- GIVEN RECORDS:
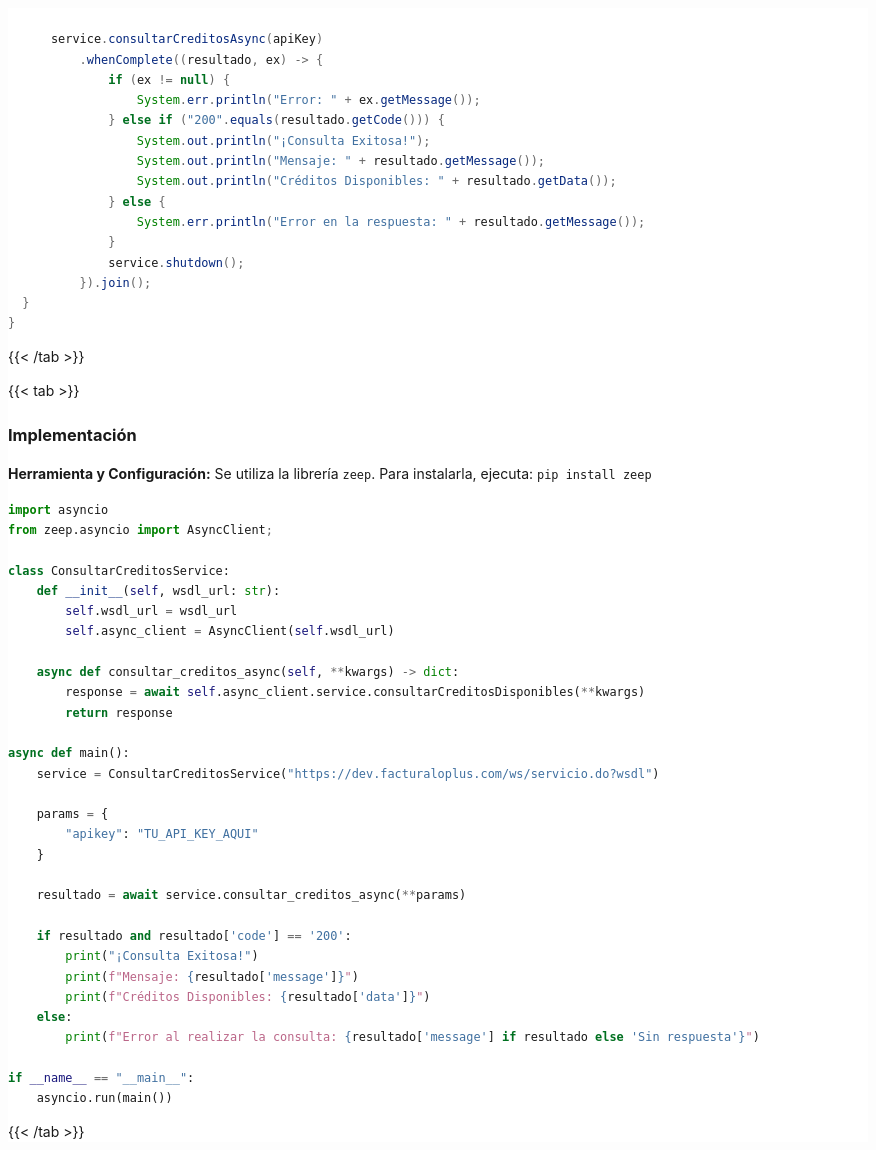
   ```java

        service.consultarCreditosAsync(apiKey)
            .whenComplete((resultado, ex) -> {
                if (ex != null) {
                    System.err.println("Error: " + ex.getMessage());
                } else if ("200".equals(resultado.getCode())) {
                    System.out.println("¡Consulta Exitosa!");
                    System.out.println("Mensaje: " + resultado.getMessage());
                    System.out.println("Créditos Disponibles: " + resultado.getData());
                } else {
                    System.err.println("Error en la respuesta: " + resultado.getMessage());
                }
                service.shutdown();
            }).join();
    }
  }
  ```
  {{< /tab >}}

  {{< tab >}}
  ### Implementación

  **Herramienta y Configuración:** Se utiliza la librería `zeep`. Para instalarla, ejecuta: `pip install zeep`

  ```python
  import asyncio
  from zeep.asyncio import AsyncClient;

  class ConsultarCreditosService:
      def __init__(self, wsdl_url: str):
          self.wsdl_url = wsdl_url
          self.async_client = AsyncClient(self.wsdl_url)

      async def consultar_creditos_async(self, **kwargs) -> dict:
          response = await self.async_client.service.consultarCreditosDisponibles(**kwargs)
          return response

  async def main():
      service = ConsultarCreditosService("https://dev.facturaloplus.com/ws/servicio.do?wsdl")
      
      params = {
          "apikey": "TU_API_KEY_AQUI"
      }

      resultado = await service.consultar_creditos_async(**params)

      if resultado and resultado['code'] == '200':
          print("¡Consulta Exitosa!")
          print(f"Mensaje: {resultado['message']}")
          print(f"Créditos Disponibles: {resultado['data']}")
      else:
          print(f"Error al realizar la consulta: {resultado['message'] if resultado else 'Sin respuesta'}")

  if __name__ == "__main__":
      asyncio.run(main())
  ```
  {{< /tab >}}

- YOUR INSTRUCTIONS: Copy every line from the records above that contains the string "AsyncClient".

- RESULT OF THIS EXERCISE:
  from zeep.asyncio import AsyncClient;
          self.async_client = AsyncClient(self.wsdl_url)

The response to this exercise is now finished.